Provided records:
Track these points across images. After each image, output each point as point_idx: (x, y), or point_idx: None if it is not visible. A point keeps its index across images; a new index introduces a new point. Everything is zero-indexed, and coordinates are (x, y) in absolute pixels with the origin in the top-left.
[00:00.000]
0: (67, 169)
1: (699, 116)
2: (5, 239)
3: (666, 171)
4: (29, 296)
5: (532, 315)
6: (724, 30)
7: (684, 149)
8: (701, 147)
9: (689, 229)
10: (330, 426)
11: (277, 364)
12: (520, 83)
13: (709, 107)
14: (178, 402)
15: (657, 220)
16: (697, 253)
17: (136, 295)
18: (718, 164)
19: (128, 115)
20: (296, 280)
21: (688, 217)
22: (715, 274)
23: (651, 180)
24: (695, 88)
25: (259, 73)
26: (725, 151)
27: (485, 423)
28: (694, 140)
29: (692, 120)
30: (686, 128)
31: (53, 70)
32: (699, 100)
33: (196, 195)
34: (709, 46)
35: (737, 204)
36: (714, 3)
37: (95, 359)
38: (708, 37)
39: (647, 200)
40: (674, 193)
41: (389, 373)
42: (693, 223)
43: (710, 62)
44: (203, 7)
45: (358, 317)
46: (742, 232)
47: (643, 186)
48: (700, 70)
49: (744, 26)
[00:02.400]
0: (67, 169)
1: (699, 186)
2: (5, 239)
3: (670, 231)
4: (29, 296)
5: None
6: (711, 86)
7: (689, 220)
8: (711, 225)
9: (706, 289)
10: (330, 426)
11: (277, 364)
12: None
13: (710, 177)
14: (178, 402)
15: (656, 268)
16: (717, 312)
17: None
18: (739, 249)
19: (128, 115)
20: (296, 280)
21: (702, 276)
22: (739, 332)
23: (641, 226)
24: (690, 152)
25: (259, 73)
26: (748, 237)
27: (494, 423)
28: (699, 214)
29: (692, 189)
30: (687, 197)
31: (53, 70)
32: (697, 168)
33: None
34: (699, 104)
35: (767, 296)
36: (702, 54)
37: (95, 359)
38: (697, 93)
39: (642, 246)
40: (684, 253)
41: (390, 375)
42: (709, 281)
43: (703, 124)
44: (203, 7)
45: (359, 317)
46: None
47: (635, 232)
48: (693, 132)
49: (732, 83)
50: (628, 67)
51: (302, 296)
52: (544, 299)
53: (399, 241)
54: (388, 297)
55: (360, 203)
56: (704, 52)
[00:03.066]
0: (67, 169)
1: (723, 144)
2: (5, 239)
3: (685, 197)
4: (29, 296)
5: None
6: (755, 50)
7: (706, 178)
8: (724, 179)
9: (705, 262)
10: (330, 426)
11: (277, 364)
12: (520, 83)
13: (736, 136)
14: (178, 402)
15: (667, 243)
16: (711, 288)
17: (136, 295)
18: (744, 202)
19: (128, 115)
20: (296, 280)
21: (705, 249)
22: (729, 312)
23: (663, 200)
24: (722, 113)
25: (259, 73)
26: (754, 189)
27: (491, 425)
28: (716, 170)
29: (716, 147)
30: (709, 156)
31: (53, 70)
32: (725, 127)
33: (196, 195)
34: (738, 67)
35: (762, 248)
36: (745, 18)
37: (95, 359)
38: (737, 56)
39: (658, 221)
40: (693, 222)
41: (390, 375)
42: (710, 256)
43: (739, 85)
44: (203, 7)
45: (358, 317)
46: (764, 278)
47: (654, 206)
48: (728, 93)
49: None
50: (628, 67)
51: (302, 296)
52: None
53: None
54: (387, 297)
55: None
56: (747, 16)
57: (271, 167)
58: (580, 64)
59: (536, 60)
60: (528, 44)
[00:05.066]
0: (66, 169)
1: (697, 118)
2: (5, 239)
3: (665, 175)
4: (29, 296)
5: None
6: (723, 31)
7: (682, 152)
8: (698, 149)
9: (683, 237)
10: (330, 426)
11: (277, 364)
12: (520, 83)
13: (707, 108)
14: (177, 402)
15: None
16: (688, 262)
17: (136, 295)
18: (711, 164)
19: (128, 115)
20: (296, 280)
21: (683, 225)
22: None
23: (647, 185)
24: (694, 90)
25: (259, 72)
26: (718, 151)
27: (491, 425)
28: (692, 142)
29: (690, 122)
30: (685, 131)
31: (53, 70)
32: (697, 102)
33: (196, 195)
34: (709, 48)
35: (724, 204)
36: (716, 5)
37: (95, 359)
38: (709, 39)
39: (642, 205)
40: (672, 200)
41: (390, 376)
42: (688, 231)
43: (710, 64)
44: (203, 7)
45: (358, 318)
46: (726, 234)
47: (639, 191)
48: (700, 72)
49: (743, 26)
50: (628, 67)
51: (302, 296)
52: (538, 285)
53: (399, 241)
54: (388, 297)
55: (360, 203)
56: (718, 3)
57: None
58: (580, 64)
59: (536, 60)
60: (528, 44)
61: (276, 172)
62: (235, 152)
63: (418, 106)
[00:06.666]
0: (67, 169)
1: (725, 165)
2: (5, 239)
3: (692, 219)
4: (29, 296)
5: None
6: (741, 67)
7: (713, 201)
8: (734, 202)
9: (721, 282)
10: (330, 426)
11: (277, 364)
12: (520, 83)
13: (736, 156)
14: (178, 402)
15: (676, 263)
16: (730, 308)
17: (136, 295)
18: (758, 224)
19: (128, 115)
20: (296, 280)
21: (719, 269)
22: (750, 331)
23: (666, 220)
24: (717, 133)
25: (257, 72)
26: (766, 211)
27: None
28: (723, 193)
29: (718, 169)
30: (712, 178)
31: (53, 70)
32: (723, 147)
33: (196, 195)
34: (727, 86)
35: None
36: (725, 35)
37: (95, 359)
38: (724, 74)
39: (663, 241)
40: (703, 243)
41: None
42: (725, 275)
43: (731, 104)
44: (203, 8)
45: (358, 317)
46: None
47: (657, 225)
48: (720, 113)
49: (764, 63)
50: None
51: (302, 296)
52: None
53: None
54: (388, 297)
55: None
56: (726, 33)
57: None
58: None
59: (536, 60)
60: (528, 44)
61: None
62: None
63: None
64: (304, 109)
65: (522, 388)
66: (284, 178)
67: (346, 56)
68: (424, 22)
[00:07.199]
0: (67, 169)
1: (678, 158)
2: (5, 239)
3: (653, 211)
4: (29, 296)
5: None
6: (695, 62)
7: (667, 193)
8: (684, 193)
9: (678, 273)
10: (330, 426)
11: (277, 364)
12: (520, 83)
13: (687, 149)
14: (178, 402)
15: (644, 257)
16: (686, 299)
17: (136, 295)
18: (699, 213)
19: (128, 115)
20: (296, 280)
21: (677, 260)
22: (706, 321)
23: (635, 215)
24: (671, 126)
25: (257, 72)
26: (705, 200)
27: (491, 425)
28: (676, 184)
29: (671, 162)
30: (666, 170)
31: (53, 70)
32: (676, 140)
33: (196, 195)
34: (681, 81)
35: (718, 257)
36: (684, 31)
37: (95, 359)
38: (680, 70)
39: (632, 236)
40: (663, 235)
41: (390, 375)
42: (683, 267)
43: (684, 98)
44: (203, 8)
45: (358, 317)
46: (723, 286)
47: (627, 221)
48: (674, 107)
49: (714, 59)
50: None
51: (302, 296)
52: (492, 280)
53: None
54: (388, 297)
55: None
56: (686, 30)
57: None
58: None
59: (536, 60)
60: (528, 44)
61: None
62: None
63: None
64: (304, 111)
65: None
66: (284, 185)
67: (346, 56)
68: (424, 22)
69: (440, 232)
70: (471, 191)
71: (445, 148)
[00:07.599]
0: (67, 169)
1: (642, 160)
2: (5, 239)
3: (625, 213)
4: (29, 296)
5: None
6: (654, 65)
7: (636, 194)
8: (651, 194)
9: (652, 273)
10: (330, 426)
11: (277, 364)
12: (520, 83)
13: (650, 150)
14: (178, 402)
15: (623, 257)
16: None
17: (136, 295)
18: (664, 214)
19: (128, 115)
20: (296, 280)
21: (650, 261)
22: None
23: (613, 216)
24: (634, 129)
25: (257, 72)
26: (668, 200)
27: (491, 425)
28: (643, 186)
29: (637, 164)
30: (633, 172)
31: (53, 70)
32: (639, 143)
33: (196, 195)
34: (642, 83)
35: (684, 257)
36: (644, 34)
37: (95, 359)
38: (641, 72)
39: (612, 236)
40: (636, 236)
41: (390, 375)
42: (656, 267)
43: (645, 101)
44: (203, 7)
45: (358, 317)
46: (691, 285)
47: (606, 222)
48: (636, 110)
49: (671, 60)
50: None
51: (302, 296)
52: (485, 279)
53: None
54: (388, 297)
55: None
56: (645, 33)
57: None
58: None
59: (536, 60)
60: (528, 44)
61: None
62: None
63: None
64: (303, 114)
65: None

Goal of the exercise: Would you please repeat exactly the lines above, starting at the line with "66: (284, 178)" and stopping at the line with "71: (445, 148)", both included?

Exercise response:
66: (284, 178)
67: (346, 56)
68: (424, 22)
[00:07.199]
0: (67, 169)
1: (678, 158)
2: (5, 239)
3: (653, 211)
4: (29, 296)
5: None
6: (695, 62)
7: (667, 193)
8: (684, 193)
9: (678, 273)
10: (330, 426)
11: (277, 364)
12: (520, 83)
13: (687, 149)
14: (178, 402)
15: (644, 257)
16: (686, 299)
17: (136, 295)
18: (699, 213)
19: (128, 115)
20: (296, 280)
21: (677, 260)
22: (706, 321)
23: (635, 215)
24: (671, 126)
25: (257, 72)
26: (705, 200)
27: (491, 425)
28: (676, 184)
29: (671, 162)
30: (666, 170)
31: (53, 70)
32: (676, 140)
33: (196, 195)
34: (681, 81)
35: (718, 257)
36: (684, 31)
37: (95, 359)
38: (680, 70)
39: (632, 236)
40: (663, 235)
41: (390, 375)
42: (683, 267)
43: (684, 98)
44: (203, 8)
45: (358, 317)
46: (723, 286)
47: (627, 221)
48: (674, 107)
49: (714, 59)
50: None
51: (302, 296)
52: (492, 280)
53: None
54: (388, 297)
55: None
56: (686, 30)
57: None
58: None
59: (536, 60)
60: (528, 44)
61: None
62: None
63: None
64: (304, 111)
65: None
66: (284, 185)
67: (346, 56)
68: (424, 22)
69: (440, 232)
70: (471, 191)
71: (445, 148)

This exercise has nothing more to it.